WHAT TO PRODUCE — Go through the entries and write each one out again unchanged.

EXTRACTED DATA —
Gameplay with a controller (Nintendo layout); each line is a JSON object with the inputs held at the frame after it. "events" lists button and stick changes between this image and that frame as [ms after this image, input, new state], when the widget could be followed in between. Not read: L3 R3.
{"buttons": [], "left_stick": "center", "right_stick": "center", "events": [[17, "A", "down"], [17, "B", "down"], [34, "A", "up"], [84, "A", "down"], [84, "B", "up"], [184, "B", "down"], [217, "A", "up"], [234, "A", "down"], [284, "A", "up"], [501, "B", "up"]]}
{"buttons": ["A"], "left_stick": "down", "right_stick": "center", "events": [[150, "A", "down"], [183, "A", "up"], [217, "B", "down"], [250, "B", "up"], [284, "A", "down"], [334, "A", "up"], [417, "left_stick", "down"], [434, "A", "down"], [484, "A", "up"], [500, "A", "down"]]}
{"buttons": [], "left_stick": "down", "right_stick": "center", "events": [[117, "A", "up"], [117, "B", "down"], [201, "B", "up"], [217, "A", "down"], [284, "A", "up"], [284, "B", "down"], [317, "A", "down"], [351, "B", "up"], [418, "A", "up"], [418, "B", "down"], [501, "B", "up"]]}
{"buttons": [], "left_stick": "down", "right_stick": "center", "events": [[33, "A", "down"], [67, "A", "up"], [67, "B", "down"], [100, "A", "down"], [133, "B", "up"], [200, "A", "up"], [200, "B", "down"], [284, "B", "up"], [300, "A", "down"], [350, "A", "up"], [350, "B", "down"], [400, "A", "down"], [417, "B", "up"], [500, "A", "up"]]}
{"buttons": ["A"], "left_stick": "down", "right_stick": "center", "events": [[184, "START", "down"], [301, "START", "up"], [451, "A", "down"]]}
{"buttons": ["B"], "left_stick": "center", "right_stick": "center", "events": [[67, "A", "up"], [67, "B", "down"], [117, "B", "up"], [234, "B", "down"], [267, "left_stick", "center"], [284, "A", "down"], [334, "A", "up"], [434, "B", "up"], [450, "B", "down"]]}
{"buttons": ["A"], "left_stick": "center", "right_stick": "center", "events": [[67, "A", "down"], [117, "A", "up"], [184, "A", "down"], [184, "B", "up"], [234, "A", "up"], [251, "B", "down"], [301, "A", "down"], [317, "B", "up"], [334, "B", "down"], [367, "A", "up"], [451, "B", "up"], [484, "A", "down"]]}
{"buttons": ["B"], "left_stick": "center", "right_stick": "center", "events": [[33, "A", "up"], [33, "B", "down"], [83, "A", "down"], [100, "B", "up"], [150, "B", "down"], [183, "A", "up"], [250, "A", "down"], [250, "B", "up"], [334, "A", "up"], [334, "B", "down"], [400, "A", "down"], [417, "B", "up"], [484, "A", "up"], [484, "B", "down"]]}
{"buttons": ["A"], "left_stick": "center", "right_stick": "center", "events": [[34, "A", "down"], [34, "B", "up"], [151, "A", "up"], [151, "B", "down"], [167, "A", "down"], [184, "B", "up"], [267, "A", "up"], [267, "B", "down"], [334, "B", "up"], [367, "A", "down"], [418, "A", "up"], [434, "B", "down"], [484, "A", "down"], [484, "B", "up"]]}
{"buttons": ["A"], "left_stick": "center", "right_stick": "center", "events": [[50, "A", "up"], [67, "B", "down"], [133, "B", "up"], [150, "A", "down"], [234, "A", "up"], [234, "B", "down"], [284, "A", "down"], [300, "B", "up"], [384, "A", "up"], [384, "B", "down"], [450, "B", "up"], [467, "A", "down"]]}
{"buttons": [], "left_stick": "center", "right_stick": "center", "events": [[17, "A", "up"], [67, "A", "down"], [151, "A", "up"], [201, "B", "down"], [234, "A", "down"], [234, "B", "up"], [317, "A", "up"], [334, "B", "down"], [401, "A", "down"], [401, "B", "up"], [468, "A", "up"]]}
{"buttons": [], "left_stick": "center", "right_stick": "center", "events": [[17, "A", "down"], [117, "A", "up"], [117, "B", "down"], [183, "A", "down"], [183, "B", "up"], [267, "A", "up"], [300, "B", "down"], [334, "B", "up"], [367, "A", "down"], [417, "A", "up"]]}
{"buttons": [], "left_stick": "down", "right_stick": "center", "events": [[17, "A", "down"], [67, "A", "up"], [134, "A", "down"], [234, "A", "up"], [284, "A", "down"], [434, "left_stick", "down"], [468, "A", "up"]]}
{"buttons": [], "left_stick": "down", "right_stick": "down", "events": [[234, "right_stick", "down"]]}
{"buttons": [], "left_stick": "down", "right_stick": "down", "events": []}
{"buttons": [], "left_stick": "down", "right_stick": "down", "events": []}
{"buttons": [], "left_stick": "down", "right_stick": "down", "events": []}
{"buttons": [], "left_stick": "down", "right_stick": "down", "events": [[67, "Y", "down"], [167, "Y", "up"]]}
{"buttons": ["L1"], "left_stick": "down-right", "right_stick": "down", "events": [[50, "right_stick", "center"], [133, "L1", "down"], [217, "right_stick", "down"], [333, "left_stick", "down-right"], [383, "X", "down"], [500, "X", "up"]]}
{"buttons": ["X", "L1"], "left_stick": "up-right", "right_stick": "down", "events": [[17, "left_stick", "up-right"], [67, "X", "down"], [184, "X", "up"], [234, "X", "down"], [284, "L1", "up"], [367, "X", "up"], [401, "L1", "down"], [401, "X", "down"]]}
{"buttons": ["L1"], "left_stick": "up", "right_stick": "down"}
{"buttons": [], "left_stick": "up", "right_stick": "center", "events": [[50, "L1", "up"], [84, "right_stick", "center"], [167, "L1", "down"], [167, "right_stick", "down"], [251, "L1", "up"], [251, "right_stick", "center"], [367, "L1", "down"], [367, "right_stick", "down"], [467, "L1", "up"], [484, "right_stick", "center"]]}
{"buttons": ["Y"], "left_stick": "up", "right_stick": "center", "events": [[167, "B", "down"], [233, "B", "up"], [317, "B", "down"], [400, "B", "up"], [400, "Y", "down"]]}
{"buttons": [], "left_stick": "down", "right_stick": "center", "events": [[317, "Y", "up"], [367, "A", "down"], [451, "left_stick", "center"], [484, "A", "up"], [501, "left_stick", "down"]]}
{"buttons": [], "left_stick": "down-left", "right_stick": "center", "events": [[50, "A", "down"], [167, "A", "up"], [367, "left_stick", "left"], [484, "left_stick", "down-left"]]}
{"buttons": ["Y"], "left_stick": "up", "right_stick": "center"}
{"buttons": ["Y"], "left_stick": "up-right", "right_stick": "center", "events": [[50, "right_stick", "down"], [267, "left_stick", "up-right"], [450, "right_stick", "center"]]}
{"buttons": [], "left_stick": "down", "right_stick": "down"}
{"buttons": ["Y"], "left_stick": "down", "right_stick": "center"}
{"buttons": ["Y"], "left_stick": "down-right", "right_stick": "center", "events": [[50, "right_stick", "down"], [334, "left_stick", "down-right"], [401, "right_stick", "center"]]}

ANSWER AREA —
Gameplay with a controller (Nintendo layout); each line is a JSON object with the inputs held at the frame after it. "events" lists button and stick changes between this image and that frame as [ms after this image, input, new state], when the widget could be followed in between. Not read: L3 R3.
{"buttons": [], "left_stick": "center", "right_stick": "center", "events": [[17, "A", "down"], [17, "B", "down"], [34, "A", "up"], [84, "A", "down"], [84, "B", "up"], [184, "B", "down"], [217, "A", "up"], [234, "A", "down"], [284, "A", "up"], [501, "B", "up"]]}
{"buttons": ["A"], "left_stick": "down", "right_stick": "center", "events": [[150, "A", "down"], [183, "A", "up"], [217, "B", "down"], [250, "B", "up"], [284, "A", "down"], [334, "A", "up"], [417, "left_stick", "down"], [434, "A", "down"], [484, "A", "up"], [500, "A", "down"]]}
{"buttons": [], "left_stick": "down", "right_stick": "center", "events": [[117, "A", "up"], [117, "B", "down"], [201, "B", "up"], [217, "A", "down"], [284, "A", "up"], [284, "B", "down"], [317, "A", "down"], [351, "B", "up"], [418, "A", "up"], [418, "B", "down"], [501, "B", "up"]]}
{"buttons": [], "left_stick": "down", "right_stick": "center", "events": [[33, "A", "down"], [67, "A", "up"], [67, "B", "down"], [100, "A", "down"], [133, "B", "up"], [200, "A", "up"], [200, "B", "down"], [284, "B", "up"], [300, "A", "down"], [350, "A", "up"], [350, "B", "down"], [400, "A", "down"], [417, "B", "up"], [500, "A", "up"]]}
{"buttons": ["A"], "left_stick": "down", "right_stick": "center", "events": [[184, "START", "down"], [301, "START", "up"], [451, "A", "down"]]}
{"buttons": ["B"], "left_stick": "center", "right_stick": "center", "events": [[67, "A", "up"], [67, "B", "down"], [117, "B", "up"], [234, "B", "down"], [267, "left_stick", "center"], [284, "A", "down"], [334, "A", "up"], [434, "B", "up"], [450, "B", "down"]]}
{"buttons": ["A"], "left_stick": "center", "right_stick": "center", "events": [[67, "A", "down"], [117, "A", "up"], [184, "A", "down"], [184, "B", "up"], [234, "A", "up"], [251, "B", "down"], [301, "A", "down"], [317, "B", "up"], [334, "B", "down"], [367, "A", "up"], [451, "B", "up"], [484, "A", "down"]]}
{"buttons": ["B"], "left_stick": "center", "right_stick": "center", "events": [[33, "A", "up"], [33, "B", "down"], [83, "A", "down"], [100, "B", "up"], [150, "B", "down"], [183, "A", "up"], [250, "A", "down"], [250, "B", "up"], [334, "A", "up"], [334, "B", "down"], [400, "A", "down"], [417, "B", "up"], [484, "A", "up"], [484, "B", "down"]]}
{"buttons": ["A"], "left_stick": "center", "right_stick": "center", "events": [[34, "A", "down"], [34, "B", "up"], [151, "A", "up"], [151, "B", "down"], [167, "A", "down"], [184, "B", "up"], [267, "A", "up"], [267, "B", "down"], [334, "B", "up"], [367, "A", "down"], [418, "A", "up"], [434, "B", "down"], [484, "A", "down"], [484, "B", "up"]]}
{"buttons": ["A"], "left_stick": "center", "right_stick": "center", "events": [[50, "A", "up"], [67, "B", "down"], [133, "B", "up"], [150, "A", "down"], [234, "A", "up"], [234, "B", "down"], [284, "A", "down"], [300, "B", "up"], [384, "A", "up"], [384, "B", "down"], [450, "B", "up"], [467, "A", "down"]]}
{"buttons": [], "left_stick": "center", "right_stick": "center", "events": [[17, "A", "up"], [67, "A", "down"], [151, "A", "up"], [201, "B", "down"], [234, "A", "down"], [234, "B", "up"], [317, "A", "up"], [334, "B", "down"], [401, "A", "down"], [401, "B", "up"], [468, "A", "up"]]}
{"buttons": [], "left_stick": "center", "right_stick": "center", "events": [[17, "A", "down"], [117, "A", "up"], [117, "B", "down"], [183, "A", "down"], [183, "B", "up"], [267, "A", "up"], [300, "B", "down"], [334, "B", "up"], [367, "A", "down"], [417, "A", "up"]]}
{"buttons": [], "left_stick": "down", "right_stick": "center", "events": [[17, "A", "down"], [67, "A", "up"], [134, "A", "down"], [234, "A", "up"], [284, "A", "down"], [434, "left_stick", "down"], [468, "A", "up"]]}
{"buttons": [], "left_stick": "down", "right_stick": "down", "events": [[234, "right_stick", "down"]]}
{"buttons": [], "left_stick": "down", "right_stick": "down", "events": []}
{"buttons": [], "left_stick": "down", "right_stick": "down", "events": []}
{"buttons": [], "left_stick": "down", "right_stick": "down", "events": []}
{"buttons": [], "left_stick": "down", "right_stick": "down", "events": [[67, "Y", "down"], [167, "Y", "up"]]}
{"buttons": ["L1"], "left_stick": "down-right", "right_stick": "down", "events": [[50, "right_stick", "center"], [133, "L1", "down"], [217, "right_stick", "down"], [333, "left_stick", "down-right"], [383, "X", "down"], [500, "X", "up"]]}
{"buttons": ["X", "L1"], "left_stick": "up-right", "right_stick": "down", "events": [[17, "left_stick", "up-right"], [67, "X", "down"], [184, "X", "up"], [234, "X", "down"], [284, "L1", "up"], [367, "X", "up"], [401, "L1", "down"], [401, "X", "down"]]}
{"buttons": ["L1"], "left_stick": "up", "right_stick": "down"}
{"buttons": [], "left_stick": "up", "right_stick": "center", "events": [[50, "L1", "up"], [84, "right_stick", "center"], [167, "L1", "down"], [167, "right_stick", "down"], [251, "L1", "up"], [251, "right_stick", "center"], [367, "L1", "down"], [367, "right_stick", "down"], [467, "L1", "up"], [484, "right_stick", "center"]]}
{"buttons": ["Y"], "left_stick": "up", "right_stick": "center", "events": [[167, "B", "down"], [233, "B", "up"], [317, "B", "down"], [400, "B", "up"], [400, "Y", "down"]]}
{"buttons": [], "left_stick": "down", "right_stick": "center", "events": [[317, "Y", "up"], [367, "A", "down"], [451, "left_stick", "center"], [484, "A", "up"], [501, "left_stick", "down"]]}
{"buttons": [], "left_stick": "down-left", "right_stick": "center", "events": [[50, "A", "down"], [167, "A", "up"], [367, "left_stick", "left"], [484, "left_stick", "down-left"]]}
{"buttons": ["Y"], "left_stick": "up", "right_stick": "center"}
{"buttons": ["Y"], "left_stick": "up-right", "right_stick": "center", "events": [[50, "right_stick", "down"], [267, "left_stick", "up-right"], [450, "right_stick", "center"]]}
{"buttons": [], "left_stick": "down", "right_stick": "down"}
{"buttons": ["Y"], "left_stick": "down", "right_stick": "center"}
{"buttons": ["Y"], "left_stick": "down-right", "right_stick": "center", "events": [[50, "right_stick", "down"], [334, "left_stick", "down-right"], [401, "right_stick", "center"]]}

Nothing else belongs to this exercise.